Fino al giorno in cui ho cominciato la revisione. Un burrone senza fine. In caduta libera. Senza vestiti. Secchiate d'acqua fredda. Schiaffi e manrovesci. Frustate. La fine dell'idillio. Peggio di scoprire il marito a letto con l'amante. I blog degli altri erano insopportabili, la loro felicità mi feriva, i post mi annoiavano. Sempre le solite cose. Il romanzo non reggeva, la trama non aveva più senso, i personaggi insipidi. Arrivata a metà revisione, ho affrontato il romanzo-torturatore e gli ho detto addio. Quel che non sapevo è che non si può voltare le spalle a questo tipo di relazione. Torna sempre a morsicarti le chiappe. 

Oggi sono alle prese col terzo tentativo di revisione. Sto passando dalla terza persona onnisciente alla prima persona, trasformando i tempi verbali dal passato al presente. Il tutto con la speranza di riuscire a entrare meglio nella testa della mia eroina e capire come va a finire la storia. Sono a metà libro, ho 30000 parole e vago per casa rasente ai muri, vado a letto tremante, mi alzo indolenzita e mi siedo alla scrivania terrorizzata. 30000 parole, la cima mai superata, il buco nero che mi ha risucchiato le prime due volte.
Nessuna trama mi soddisfa. Ho un'idea fissa che mi permetterebbe di arrivare al finale che desidero, ma mi pare un po' forzata, e non riesco a partorirla.

Photo credit:http://www.slideshare.net/prototypo/heros-journey-20150112


Secondo il classico schema del viaggio dell'eroe, sono al punto 10, sulla strada del ritorno. Per chi non fosse pratico di questa nomenclatura, ecco un esempio.

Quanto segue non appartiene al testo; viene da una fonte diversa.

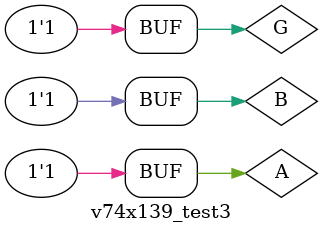
<source format=v>
`timescale 1ns / 1ps


module v74x139_test3;

	// Inputs
	reg G;
	reg A;
	reg B;

	// Outputs
	wire [3:0] Y;

	// Instantiate the Unit Under Test (UUT)
	v74x139h_c uut (
		.G(G), 
		.A(A), 
		.B(B), 
		.Y(Y)
	);

	initial begin
		// Initialize Inputs
		G = 0;
		A = 0;
		B = 0;

		// Wait 100 ns for global reset to finish
		#100;
        
		// Add stimulus here
		
		G = 0;
		A = 1;
		B = 0;
		
		#100 G = 0; A = 0; B = 1;
		#100 G = 0; A = 1; B = 1;
		
		#100 G = 1; A = 0; B = 0;
		#100 G = 1; A = 0; B = 1;
		#100 G = 1; A = 1; B = 0;
		#100 G = 1; A = 1; B = 1;
		
	end
      
endmodule


</source>
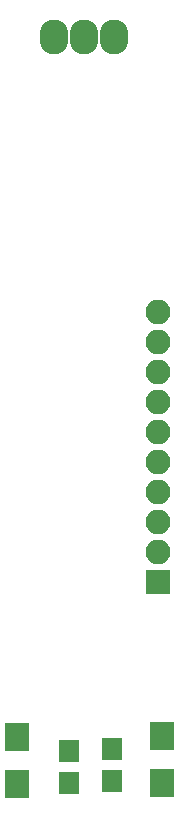
<source format=gts>
G04 #@! TF.FileFunction,Soldermask,Top*
%FSLAX46Y46*%
G04 Gerber Fmt 4.6, Leading zero omitted, Abs format (unit mm)*
G04 Created by KiCad (PCBNEW 4.0.7-e2-6376~58~ubuntu16.04.1) date Tue Jun 26 14:16:29 2018*
%MOMM*%
%LPD*%
G01*
G04 APERTURE LIST*
%ADD10C,0.100000*%
%ADD11R,1.700000X1.900000*%
%ADD12R,2.100000X2.400000*%
%ADD13O,2.432000X2.940000*%
%ADD14R,2.100000X2.100000*%
%ADD15O,2.100000X2.100000*%
G04 APERTURE END LIST*
D10*
D11*
X170700000Y-105350000D03*
X170700000Y-102650000D03*
X174400000Y-105250000D03*
X174400000Y-102550000D03*
D12*
X178600000Y-105400000D03*
X178600000Y-101400000D03*
X166300000Y-101500000D03*
X166300000Y-105500000D03*
D13*
X172000000Y-42200000D03*
X174540000Y-42200000D03*
X169460000Y-42200000D03*
D14*
X178300000Y-88400000D03*
D15*
X178300000Y-85860000D03*
X178300000Y-83320000D03*
X178300000Y-80780000D03*
X178300000Y-78240000D03*
X178300000Y-75700000D03*
X178300000Y-73160000D03*
X178300000Y-70620000D03*
X178300000Y-68080000D03*
X178300000Y-65540000D03*
M02*

</source>
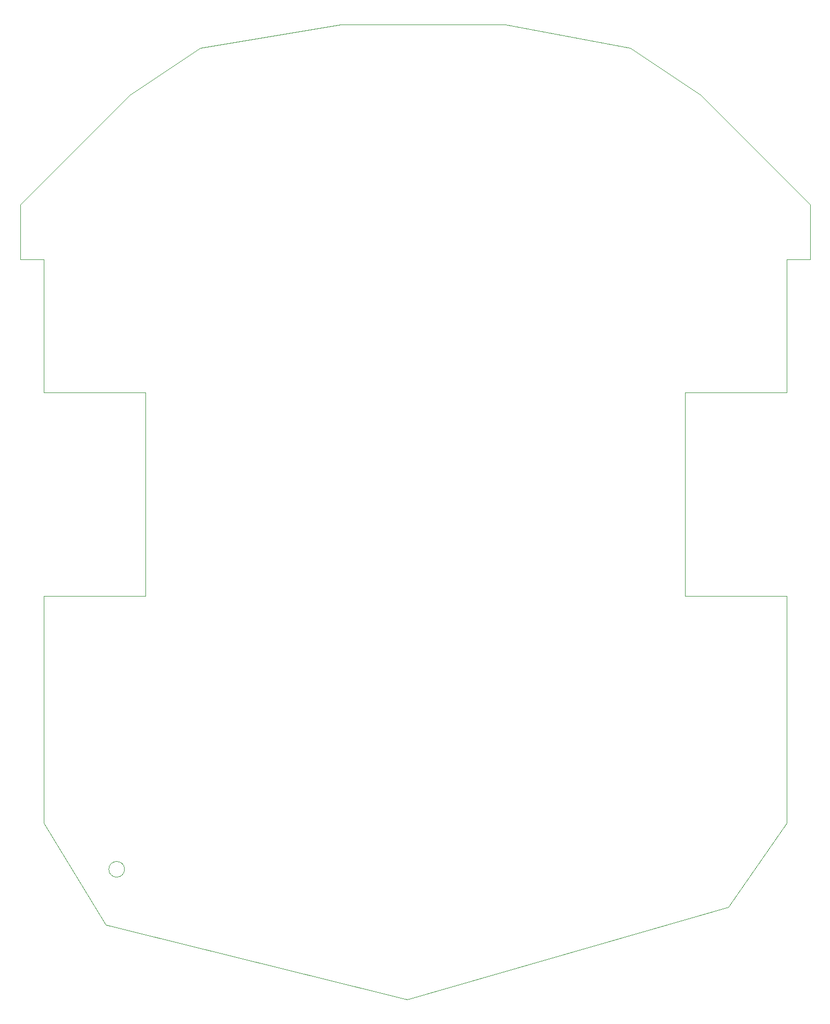
<source format=gm1>
G04 #@! TF.GenerationSoftware,KiCad,Pcbnew,8.0.7*
G04 #@! TF.CreationDate,2025-11-10T23:17:30-05:00*
G04 #@! TF.ProjectId,MotorBoardv3_2,4d6f746f-7242-46f6-9172-6476335f322e,V2.0.2b*
G04 #@! TF.SameCoordinates,Original*
G04 #@! TF.FileFunction,Profile,NP*
%FSLAX46Y46*%
G04 Gerber Fmt 4.6, Leading zero omitted, Abs format (unit mm)*
G04 Created by KiCad (PCBNEW 8.0.7) date 2025-11-10 23:17:30*
%MOMM*%
%LPD*%
G01*
G04 APERTURE LIST*
G04 #@! TA.AperFunction,Profile*
%ADD10C,0.100000*%
G04 #@! TD*
G04 #@! TA.AperFunction,Profile*
%ADD11C,0.050000*%
G04 #@! TD*
G04 APERTURE END LIST*
D10*
X168910000Y-62230000D02*
X172720000Y-62230000D01*
X172720000Y-53340000D02*
X154940000Y-35560000D01*
X44450000Y-62230000D02*
X48260000Y-62230000D01*
X107310000Y-182260000D02*
X159510000Y-167260000D01*
X168910000Y-153670000D02*
X168910000Y-116840000D01*
X48260000Y-153670000D02*
X58410000Y-170160000D01*
X168910000Y-116840000D02*
X152400000Y-116840000D01*
X159510000Y-167260000D02*
X168910000Y-153670000D01*
X73660000Y-27940000D02*
X62230000Y-35560000D01*
X48260000Y-116840000D02*
X48260000Y-153670000D01*
X168910000Y-83820000D02*
X168910000Y-62230000D01*
X152400000Y-83820000D02*
X168910000Y-83820000D01*
X152400000Y-116840000D02*
X152400000Y-83820000D01*
X48260000Y-62230000D02*
X48260000Y-83820000D01*
X96520000Y-24130000D02*
X73660000Y-27940000D01*
X44450000Y-53340000D02*
X44450000Y-62230000D01*
X58410000Y-170160000D02*
X107310000Y-182260000D01*
X154940000Y-35560000D02*
X143510000Y-27940000D01*
X62230000Y-35560000D02*
X44450000Y-53340000D01*
X143510000Y-27940000D02*
X123190000Y-24130000D01*
X64770000Y-116840000D02*
X48260000Y-116840000D01*
X64770000Y-83820000D02*
X64770000Y-116840000D01*
X48260000Y-83820000D02*
X64770000Y-83820000D01*
X123190000Y-24130000D02*
X96520000Y-24130000D01*
X172720000Y-62230000D02*
X172720000Y-53340000D01*
D11*
X61409792Y-161170000D02*
G75*
G02*
X58864208Y-161170000I-1272792J0D01*
G01*
X58864208Y-161170000D02*
G75*
G02*
X61409792Y-161170000I1272792J0D01*
G01*
M02*

</source>
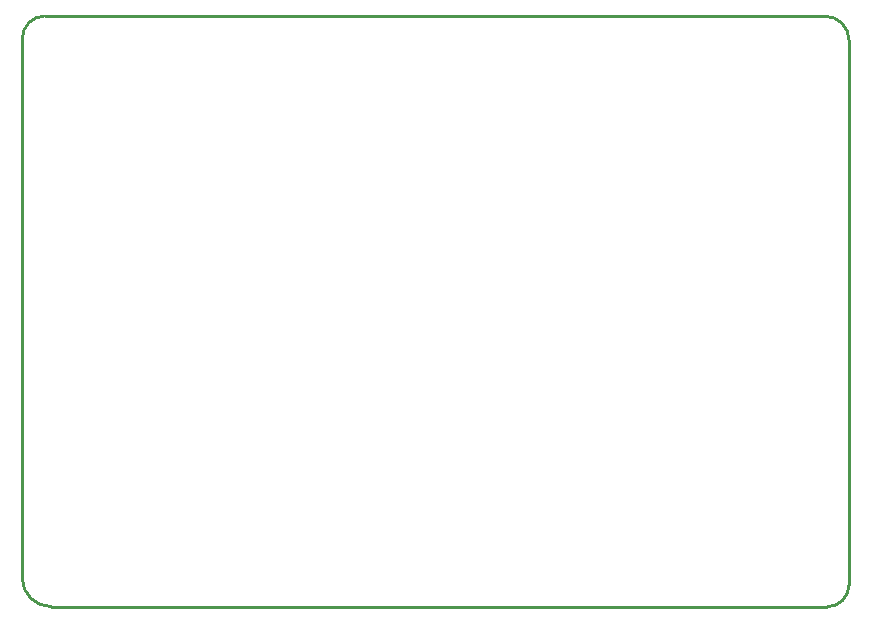
<source format=gm1>
G04 Layer_Color=16711935*
%FSLAX25Y25*%
%MOIN*%
G70*
G01*
G75*
%ADD31C,0.01000*%
D31*
X-130285Y98425D02*
G03*
X-137795Y90915I0J-7510D01*
G01*
X137795Y90271D02*
G03*
X129836Y98425I-8056J98D01*
G01*
X130575Y-98425D02*
G03*
X137795Y-91205I0J7220D01*
G01*
X-137795Y-88882D02*
G03*
X-128252Y-98425I9543J0D01*
G01*
X-130285Y98425D02*
X129738D01*
X137795Y-91205D02*
Y90368D01*
X-128252Y-98425D02*
X130575D01*
X-137795Y-88882D02*
Y90915D01*
M02*

</source>
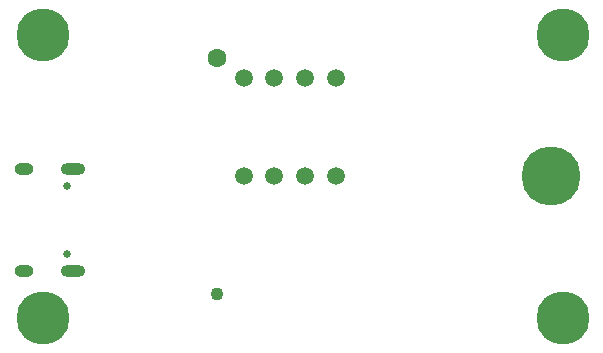
<source format=gbs>
G04 #@! TF.GenerationSoftware,KiCad,Pcbnew,8.0.1+dfsg-1*
G04 #@! TF.CreationDate,2024-10-13T21:14:54+00:00*
G04 #@! TF.ProjectId,usb2m2e,75736232-6d32-4652-9e6b-696361645f70,rev?*
G04 #@! TF.SameCoordinates,Original*
G04 #@! TF.FileFunction,Soldermask,Bot*
G04 #@! TF.FilePolarity,Negative*
%FSLAX46Y46*%
G04 Gerber Fmt 4.6, Leading zero omitted, Abs format (unit mm)*
G04 Created by KiCad (PCBNEW 8.0.1+dfsg-1) date 2024-10-13 21:14:54*
%MOMM*%
%LPD*%
G01*
G04 APERTURE LIST*
%ADD10C,1.100000*%
%ADD11C,1.600000*%
%ADD12C,4.500000*%
%ADD13C,0.650000*%
%ADD14O,2.100000X1.000000*%
%ADD15O,1.600000X1.000000*%
%ADD16C,5.000000*%
%ADD17C,1.500000*%
G04 APERTURE END LIST*
D10*
X136750000Y-93000000D03*
D11*
X136750000Y-73000000D03*
D12*
X122000000Y-71000000D03*
X166000000Y-95000000D03*
X166000000Y-71000000D03*
D13*
X124040000Y-83790000D03*
X124040000Y-89570000D03*
D14*
X124570000Y-82360000D03*
D15*
X120390000Y-82360000D03*
D14*
X124570000Y-91000000D03*
D15*
X120390000Y-91000000D03*
D12*
X122000000Y-95000000D03*
D16*
X165000000Y-83000000D03*
D17*
X144200000Y-74700000D03*
X146800000Y-83000000D03*
X146800000Y-74700000D03*
X144200000Y-83000000D03*
X139000000Y-83000000D03*
X139000000Y-74700000D03*
X141600000Y-83000000D03*
X141600000Y-74700000D03*
M02*

</source>
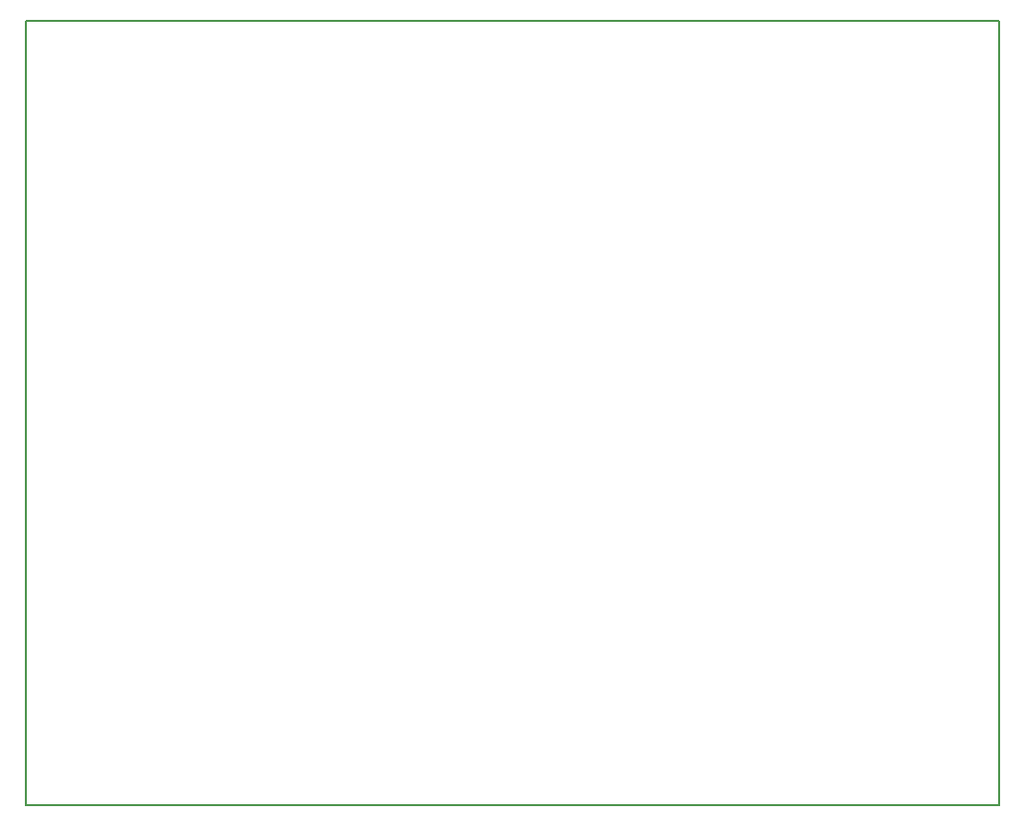
<source format=gm1>
G04 MADE WITH FRITZING*
G04 WWW.FRITZING.ORG*
G04 DOUBLE SIDED*
G04 HOLES PLATED*
G04 CONTOUR ON CENTER OF CONTOUR VECTOR*
%ASAXBY*%
%FSLAX23Y23*%
%MOIN*%
%OFA0B0*%
%SFA1.0B1.0*%
%ADD10R,3.267720X2.637800*%
%ADD11C,0.008000*%
%ADD10C,0.008*%
%LNCONTOUR*%
G90*
G70*
G54D10*
G54D11*
X4Y2634D02*
X3264Y2634D01*
X3264Y4D01*
X4Y4D01*
X4Y2634D01*
D02*
G04 End of contour*
M02*
</source>
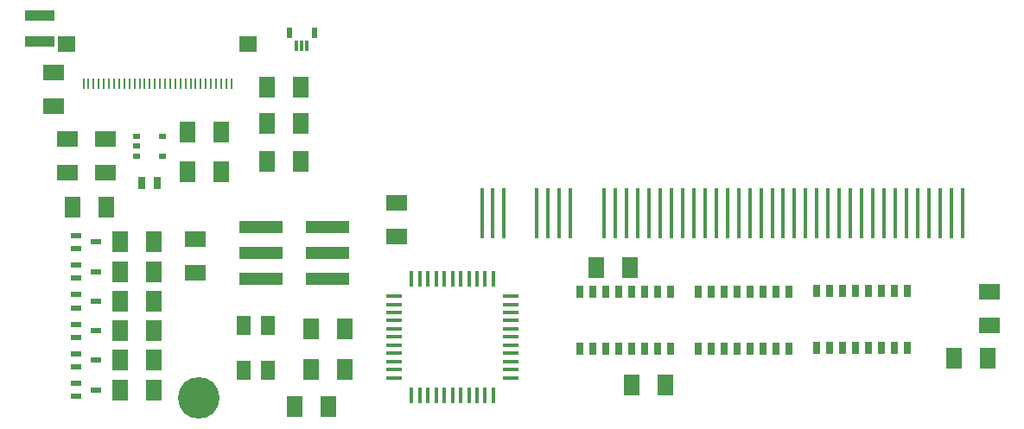
<source format=gts>
G04 (created by PCBNEW (2013-may-18)-stable) date Mon Aug 15 13:55:16 2016*
%MOIN*%
G04 Gerber Fmt 3.4, Leading zero omitted, Abs format*
%FSLAX34Y34*%
G01*
G70*
G90*
G04 APERTURE LIST*
%ADD10C,0.00590551*%
%ADD11R,0.06X0.016*%
%ADD12R,0.016X0.06*%
%ADD13R,0.025X0.05*%
%ADD14R,0.06X0.08*%
%ADD15R,0.08X0.06*%
%ADD16R,0.025X0.045*%
%ADD17R,0.166929X0.05*%
%ADD18R,0.0551181X0.0748031*%
%ADD19R,0.015748X0.19685*%
%ADD20R,0.0394X0.0236*%
%ADD21R,0.0106299X0.0440945*%
%ADD22R,0.00984252X0.0433071*%
%ADD23R,0.0669291X0.0590551*%
%ADD24R,0.03X0.02*%
%ADD25C,0.16*%
%ADD26R,0.011811X0.0433071*%
%ADD27R,0.0204724X0.0393701*%
%ADD28R,0.11811X0.0393701*%
G04 APERTURE END LIST*
G54D10*
G54D11*
X72269Y-60059D03*
X72269Y-59744D03*
X72269Y-59429D03*
X72269Y-59114D03*
X72269Y-58799D03*
X72269Y-58484D03*
X72269Y-60374D03*
X72269Y-60689D03*
X72269Y-61004D03*
X72269Y-61319D03*
X72269Y-61634D03*
X67769Y-60059D03*
X67769Y-59744D03*
X67769Y-59429D03*
X67769Y-59114D03*
X67769Y-58799D03*
X67769Y-58484D03*
X67769Y-60374D03*
X67769Y-60689D03*
X67769Y-61004D03*
X67769Y-61319D03*
X67769Y-61634D03*
G54D12*
X70019Y-57809D03*
X70019Y-62309D03*
X69704Y-57809D03*
X69704Y-62309D03*
X69389Y-62309D03*
X69389Y-57809D03*
X69074Y-57809D03*
X69074Y-62309D03*
X68759Y-62309D03*
X68759Y-57809D03*
X68444Y-57809D03*
X68444Y-62309D03*
X70334Y-62309D03*
X70334Y-57809D03*
X70649Y-57809D03*
X70649Y-62309D03*
X70964Y-62309D03*
X70964Y-57809D03*
X71279Y-57809D03*
X71279Y-62309D03*
X71594Y-62309D03*
X71594Y-57809D03*
G54D13*
X87557Y-58289D03*
X87057Y-58289D03*
X86557Y-58289D03*
X86057Y-58289D03*
X85557Y-58289D03*
X85057Y-58289D03*
X84557Y-58289D03*
X84057Y-58289D03*
X84057Y-60489D03*
X84557Y-60489D03*
X85057Y-60489D03*
X85557Y-60489D03*
X86057Y-60489D03*
X86557Y-60489D03*
X87057Y-60489D03*
X87557Y-60489D03*
X78423Y-58329D03*
X77923Y-58329D03*
X77423Y-58329D03*
X76923Y-58329D03*
X76423Y-58329D03*
X75923Y-58329D03*
X75423Y-58329D03*
X74923Y-58329D03*
X74923Y-60529D03*
X75423Y-60529D03*
X75923Y-60529D03*
X76423Y-60529D03*
X76923Y-60529D03*
X77423Y-60529D03*
X77923Y-60529D03*
X78423Y-60529D03*
G54D14*
X76850Y-57381D03*
X75550Y-57381D03*
G54D15*
X54625Y-51142D03*
X54625Y-49842D03*
G54D14*
X58504Y-56397D03*
X57204Y-56397D03*
X58504Y-57539D03*
X57204Y-57539D03*
X58504Y-58681D03*
X57204Y-58681D03*
X58504Y-59822D03*
X57204Y-59822D03*
X58504Y-60964D03*
X57204Y-60964D03*
X56653Y-55059D03*
X55353Y-55059D03*
X64173Y-53287D03*
X62873Y-53287D03*
X64173Y-51830D03*
X62873Y-51830D03*
G54D15*
X55177Y-53701D03*
X55177Y-52401D03*
X56633Y-53701D03*
X56633Y-52401D03*
G54D14*
X59802Y-52145D03*
X61102Y-52145D03*
X59802Y-53681D03*
X61102Y-53681D03*
X62873Y-50413D03*
X64173Y-50413D03*
X76928Y-61909D03*
X78228Y-61909D03*
X58504Y-62106D03*
X57204Y-62106D03*
G54D15*
X67854Y-56181D03*
X67854Y-54881D03*
G54D14*
X90669Y-60885D03*
X89369Y-60885D03*
G54D15*
X60098Y-57598D03*
X60098Y-56298D03*
G54D14*
X64566Y-61318D03*
X65866Y-61318D03*
X64566Y-59744D03*
X65866Y-59744D03*
G54D15*
X90728Y-59606D03*
X90728Y-58306D03*
G54D16*
X58026Y-54114D03*
X58626Y-54114D03*
G54D17*
X65197Y-57830D03*
X62637Y-57830D03*
X65197Y-56830D03*
X62637Y-56830D03*
X65197Y-55830D03*
X62637Y-55830D03*
G54D18*
X61948Y-59625D03*
X61948Y-61358D03*
X62893Y-61358D03*
X62893Y-59625D03*
G54D19*
X89708Y-55294D03*
X89275Y-55294D03*
X88842Y-55294D03*
X88409Y-55294D03*
X87976Y-55294D03*
X87543Y-55294D03*
X87110Y-55294D03*
X86677Y-55294D03*
X86244Y-55294D03*
X85811Y-55294D03*
X85378Y-55294D03*
X84945Y-55294D03*
X84512Y-55294D03*
X84079Y-55294D03*
X83645Y-55294D03*
X83212Y-55294D03*
X82779Y-55294D03*
X82346Y-55294D03*
X81913Y-55294D03*
X81480Y-55294D03*
X81047Y-55294D03*
X80614Y-55294D03*
X80181Y-55294D03*
X79748Y-55294D03*
X79315Y-55294D03*
X78882Y-55294D03*
X78449Y-55294D03*
X78016Y-55294D03*
X77582Y-55294D03*
X77149Y-55294D03*
X76716Y-55294D03*
X76283Y-55294D03*
X75850Y-55294D03*
X74551Y-55294D03*
X74118Y-55294D03*
X73685Y-55294D03*
X73252Y-55294D03*
X71992Y-55294D03*
X71579Y-55294D03*
X71165Y-55294D03*
G54D20*
X55511Y-62362D03*
X55511Y-61850D03*
X56259Y-62106D03*
X55511Y-56653D03*
X55511Y-56141D03*
X56259Y-56397D03*
X55511Y-57795D03*
X55511Y-57283D03*
X56259Y-57539D03*
X55511Y-58937D03*
X55511Y-58425D03*
X56259Y-58681D03*
X55511Y-60078D03*
X55511Y-59566D03*
X56259Y-59822D03*
X55511Y-61220D03*
X55511Y-60708D03*
X56259Y-60964D03*
G54D21*
X55781Y-50295D03*
X55978Y-50295D03*
X56175Y-50295D03*
G54D22*
X56372Y-50295D03*
X56569Y-50295D03*
X56765Y-50295D03*
X56962Y-50295D03*
X57159Y-50295D03*
X57356Y-50295D03*
X57553Y-50295D03*
X57750Y-50295D03*
X57947Y-50295D03*
X58143Y-50295D03*
X58340Y-50295D03*
X58537Y-50295D03*
X58734Y-50295D03*
X58931Y-50295D03*
X59128Y-50295D03*
X59325Y-50295D03*
X59521Y-50295D03*
X59718Y-50295D03*
X59915Y-50295D03*
X60112Y-50295D03*
X60309Y-50295D03*
X60506Y-50295D03*
X60702Y-50295D03*
X60899Y-50295D03*
X61096Y-50295D03*
X61293Y-50295D03*
X61490Y-50295D03*
G54D23*
X55141Y-48755D03*
X62141Y-48755D03*
G54D24*
X57826Y-52321D03*
X57826Y-53071D03*
X58826Y-52321D03*
X57826Y-52696D03*
X58826Y-53071D03*
G54D13*
X82990Y-58329D03*
X82490Y-58329D03*
X81990Y-58329D03*
X81490Y-58329D03*
X80990Y-58329D03*
X80490Y-58329D03*
X79990Y-58329D03*
X79490Y-58329D03*
X79490Y-60529D03*
X79990Y-60529D03*
X80490Y-60529D03*
X80990Y-60529D03*
X81490Y-60529D03*
X81990Y-60529D03*
X82490Y-60529D03*
X82990Y-60529D03*
G54D25*
X60216Y-62421D03*
G54D14*
X63936Y-62736D03*
X65236Y-62736D03*
G54D26*
X64412Y-48809D03*
X64212Y-48809D03*
X64012Y-48809D03*
G54D27*
X64692Y-48309D03*
X63732Y-48309D03*
G54D28*
X54094Y-48649D03*
X54094Y-47649D03*
M02*

</source>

Abbiamo visto tutti Il mago di Oz, in cui l'ingenua Dorothy lascia il suo mondo ordinario alla fattoria e si trova coinvolta in un'avventura fantastica, con alleati, nemici e prove da superare. SPOILER ALERT. Quando finalmente l'allegra combriccola raggiunge la prova suprema, e confronta il mago di Oz, si scopre che quella non è affatto la fine, e c'è un ben più grande scoglio che aspetta i nostri eroi. Per poter tornare a casa e ottenere il lieto fine, Dorothy non può che proseguire e affrontare la lotta finale contro la Strega dell'Ovest.

Il momento è cruciale, quel che decide la fine del secondo atto dona senso al terzo atto, conduce al finale e permette al cerchio di chiudersi. 
Può darsi che lo stress di questa decisione mi stia castrando, soffro di ansia da prestazione.
Sono succube del mio romanzo-dominatore.

L'angolo del follower


Vi siete mai trovati in una relazione disfunzionale con un romanzo-despota? Come ne siete usciti?

Nella vostra esperienza, qual è il momento cruciale di un romanzo? 

Vi è capitato di dubitare delle vostre trame in fase di revisione?